## Исходные данные:
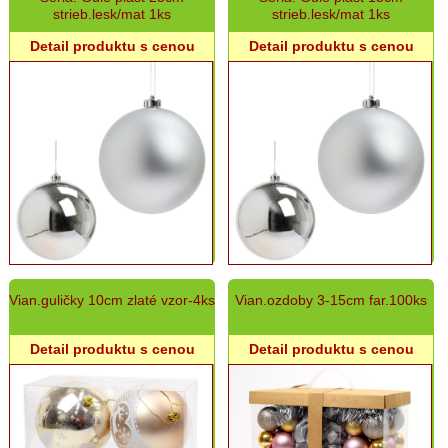
strieb.lesk/mat 1ks
strieb.lesk/mat 1ks
Detail produktu s cenou
Detail produktu s cenou
Vian.guličky 10cm zlaté vzor-4ks
Vian.ozdoby 3-15cm far.100ks
Detail produktu s cenou
Detail produktu s cenou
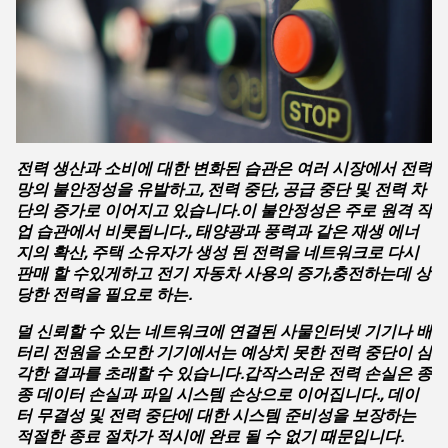
전력 생산과 소비에 대한 변화된 습관은 여러 시장에서 전력
망의 불안정성을 유발하고, 전력 중단, 공급 중단 및 전력 차
단의 증가로 이어지고 있습니다.이 불안정성은 주로 원격 작
업 습관에서 비롯됩니다., 태양광과 풍력과 같은 재생 에너
지의 확산, 주택 소유자가 생성 된 전력을 네트워크로 다시
판매 할 수있게하고 전기 자동차 사용의 증가,충전하는데 상
당한 전력을 필요로 하는.
덜 신뢰할 수 있는 네트워크에 연결된 사물인터넷 기기나 배
터리 전원을 소모한 기기에서는 예상치 못한 전력 중단이 심
각한 결과를 초래할 수 있습니다.갑작스러운 전력 손실은 종
종 데이터 손실과 파일 시스템 손상으로 이어집니다., 데이
터 무결성 및 전력 중단에 대한 시스템 준비성을 보장하는
적절한 종료 절차가 적시에 완료 될 수 없기 때문입니다.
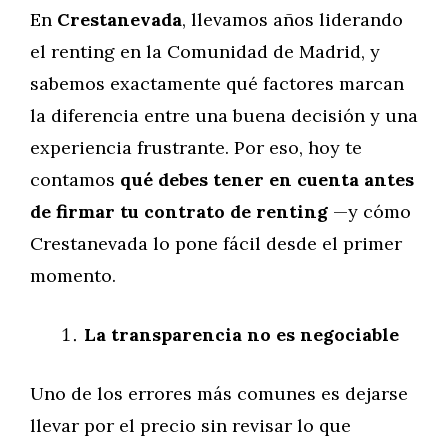
En
Crestanevada
, llevamos años liderando
el renting en la Comunidad de Madrid, y
sabemos exactamente qué factores marcan
la diferencia entre una buena decisión y una
experiencia frustrante. Por eso, hoy te
contamos
qué debes tener en cuenta antes
de firmar tu contrato de renting
—y cómo
Crestanevada lo pone fácil desde el primer
momento.
La transparencia no es negociable
Uno de los errores más comunes es dejarse
llevar por el precio sin revisar lo que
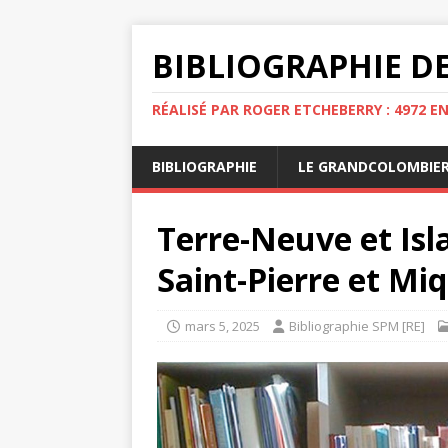
BIBLIOGRAPHIE DE
RÉALISÉ PAR ROGER ETCHEBERRY : 4972 E
BIBLIOGRAPHIE
LE GRANDCOLOMBIE
Terre-Neuve et Isla
Saint-Pierre et Mi
mars 5, 2025
Bibliographie SPM [RE]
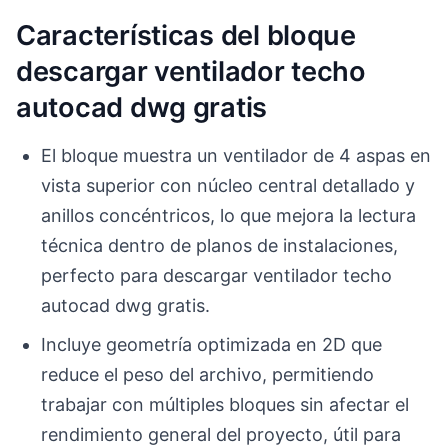
Características del bloque
descargar ventilador techo
autocad dwg gratis
El bloque muestra un ventilador de 4 aspas en
vista superior con núcleo central detallado y
anillos concéntricos, lo que mejora la lectura
técnica dentro de planos de instalaciones,
perfecto para descargar ventilador techo
autocad dwg gratis.
Incluye geometría optimizada en 2D que
reduce el peso del archivo, permitiendo
trabajar con múltiples bloques sin afectar el
rendimiento general del proyecto, útil para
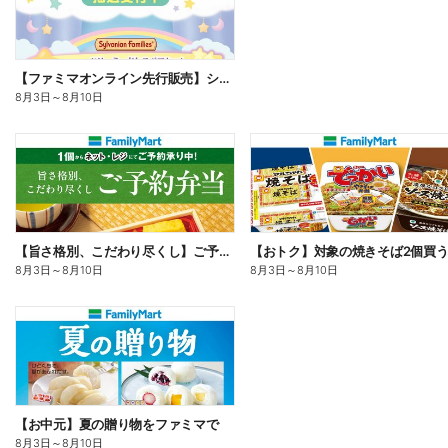
【ファミマオンライン先行販売】シルバニアファミリー
8月3日
～
8月10日
【旨さ格別、こだわり尽くし】ご予約弁当
8月3日
～
8月10日
8月3日
～
8月10日
【お中元】夏の贈り物をファミマで
8月3日
～
8月10日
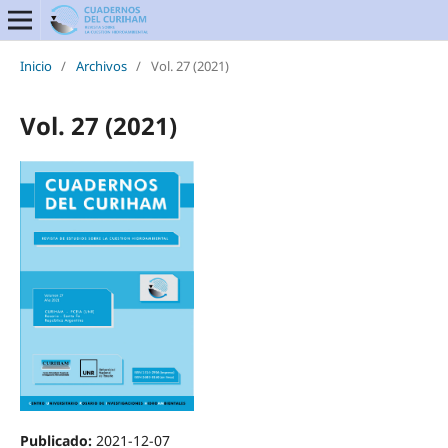
Inicio
/
Archivos
/
Vol. 27 (2021)
Vol. 27 (2021)
Publicado:
2021-12-07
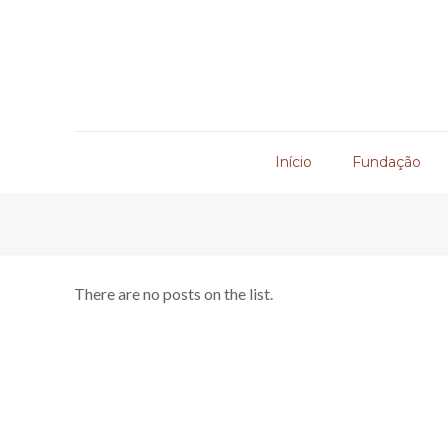
Início
Fundação
There are no posts on the list.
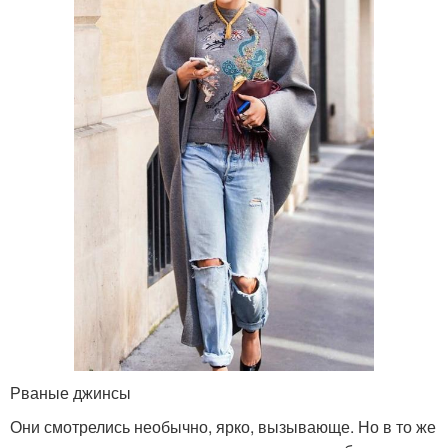
Рваные джинсы
Они смотрелись необычно, ярко, вызывающе. Но в то же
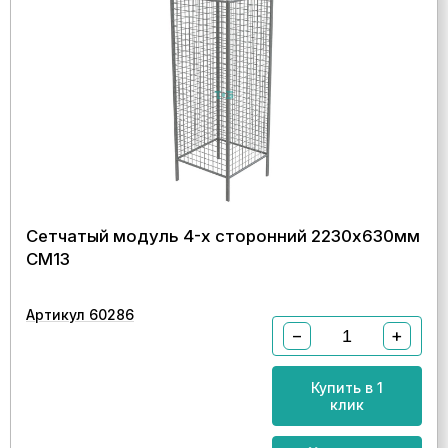
Сетчатый модуль 4-х сторонний 2230х630мм
СМ13
Артикул 60286
−
+
Купить в 1
клик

## Формулировка задания:
Перепишите слово в слово весь текст всех записей выше. Отметки о картинках в ответ не включайте.

## Решение:
strieb.lesk/mat 1ks
strieb.lesk/mat 1ks
Detail produktu s cenou
Detail produktu s cenou
Vian.guličky 10cm zlaté vzor-4ks
Vian.ozdoby 3-15cm far.100ks
Detail produktu s cenou
Detail produktu s cenou
전력 생산과 소비에 대한 변화된 습관은 여러 시장에서 전력
망의 불안정성을 유발하고, 전력 중단, 공급 중단 및 전력 차
단의 증가로 이어지고 있습니다.이 불안정성은 주로 원격 작
업 습관에서 비롯됩니다., 태양광과 풍력과 같은 재생 에너
지의 확산, 주택 소유자가 생성 된 전력을 네트워크로 다시
판매 할 수있게하고 전기 자동차 사용의 증가,충전하는데 상
당한 전력을 필요로 하는.
덜 신뢰할 수 있는 네트워크에 연결된 사물인터넷 기기나 배
터리 전원을 소모한 기기에서는 예상치 못한 전력 중단이 심
각한 결과를 초래할 수 있습니다.갑작스러운 전력 손실은 종
종 데이터 손실과 파일 시스템 손상으로 이어집니다., 데이
터 무결성 및 전력 중단에 대한 시스템 준비성을 보장하는
적절한 종료 절차가 적시에 완료 될 수 없기 때문입니다.
En
Crestanevada
, llevamos años liderando
el renting en la Comunidad de Madrid, y
sabemos exactamente qué factores marcan
la diferencia entre una buena decisión y una
experiencia frustrante. Por eso, hoy te
contamos
qué debes tener en cuenta antes
de firmar tu contrato de renting
—y cómo
Crestanevada lo pone fácil desde el primer
momento.
La transparencia no es negociable
Uno de los errores más comunes es dejarse
llevar por el precio sin revisar lo que
BIBLIOGRAPHIE DE
RÉALISÉ PAR ROGER ETCHEBERRY : 4972 E
BIBLIOGRAPHIE
LE GRANDCOLOMBIE
Terre-Neuve et Isla
Saint-Pierre et Mi
mars 5, 2025
Bibliographie SPM [RE]
Características del bloque
descargar ventilador techo
autocad dwg gratis
El bloque muestra un ventilador de 4 aspas en
vista superior con núcleo central detallado y
anillos concéntricos, lo que mejora la lectura
técnica dentro de planos de instalaciones,
perfecto para descargar ventilador techo
autocad dwg gratis.
Incluye geometría optimizada en 2D que
reduce el peso del archivo, permitiendo
trabajar con múltiples bloques sin afectar el
rendimiento general del proyecto, útil para
【ファミマオンライン先行販売】シルバニアファミリー
8月3日
～
8月10日
【旨さ格別、こだわり尽くし】ご予約弁当
8月3日
～
8月10日
8月3日
～
8月10日
【お中元】夏の贈り物をファミマで
8月3日
～
8月10日
Inicio
/
Archivos
/
Vol. 27 (2021)
Vol. 27 (2021)
Publicado:
2021-12-07
Início
Fundação
There are no posts on the list.
Рваные джинсы
Они смотрелись необычно, ярко, вызывающе. Но в то же
Сетчатый модуль 4-х сторонний 2230х630мм
СМ13
Артикул 60286
−
+
Купить в 1
клик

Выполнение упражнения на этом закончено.